Exercise objective: Turn every line of the entries below into a numbered list, skipping blank lines and leaving out the pictures.

Dataset entries:
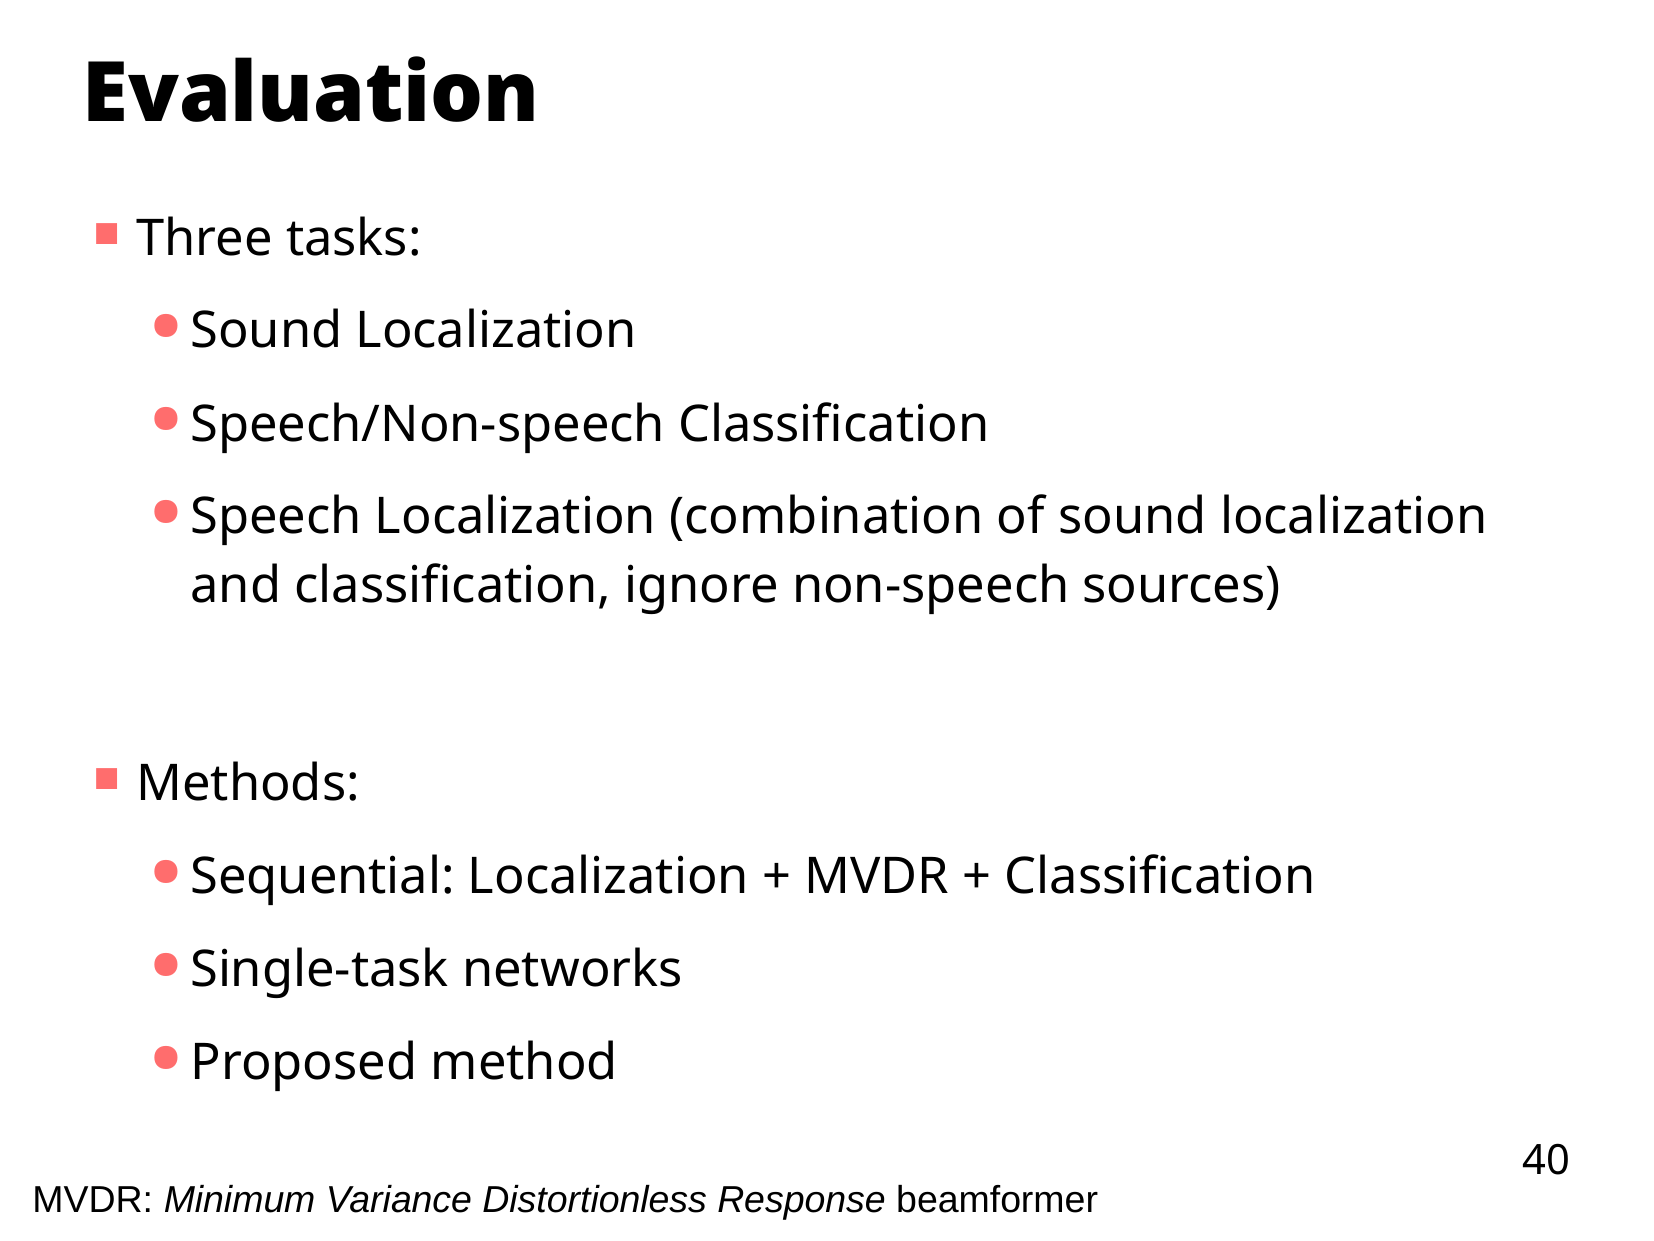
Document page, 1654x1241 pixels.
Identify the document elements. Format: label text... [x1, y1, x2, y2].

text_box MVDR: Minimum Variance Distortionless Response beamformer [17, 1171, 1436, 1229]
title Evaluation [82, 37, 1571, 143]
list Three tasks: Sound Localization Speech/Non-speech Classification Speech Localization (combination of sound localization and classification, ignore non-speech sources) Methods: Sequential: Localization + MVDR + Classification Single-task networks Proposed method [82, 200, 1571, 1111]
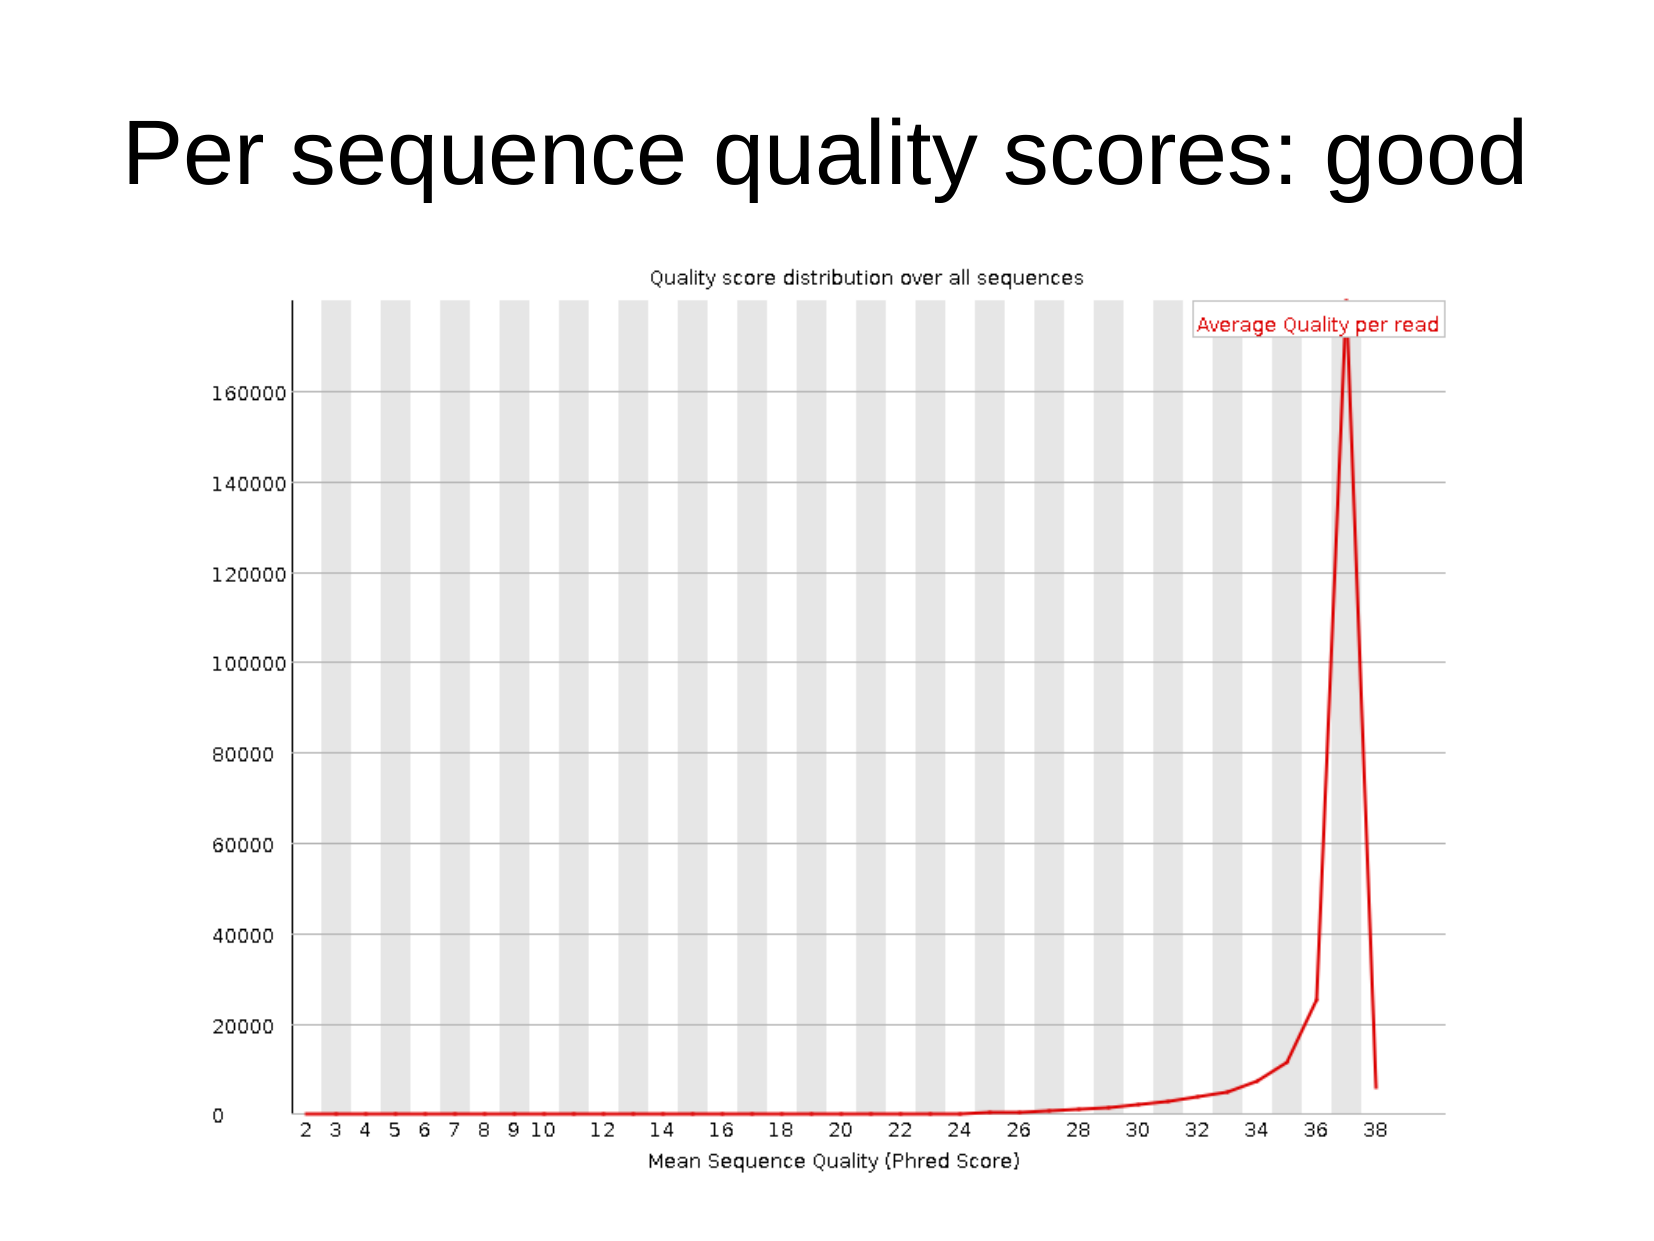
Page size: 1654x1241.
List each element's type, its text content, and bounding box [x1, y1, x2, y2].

Right answer:
1. Document page, 1654x1241 pixels.
2. Identify the document elements. Format: label text... [x1, y1, x2, y2].
3. text_box MVDR: Minimum Variance Distortionless Response beamformer [17, 1171, 1436, 1229]
4. title Evaluation [82, 37, 1571, 143]
5. list Three tasks: Sound Localization Speech/Non-speech Classification Speech Localization (combination of sound localization and classification, ignore non-speech sources) Methods: Sequential: Localization + MVDR + Classification Single-task networks Proposed method [82, 200, 1571, 1111]
6. Page size: 1654x1241.
7. List each element's type, its text content, and bounding box [x1, y1, x2, y2].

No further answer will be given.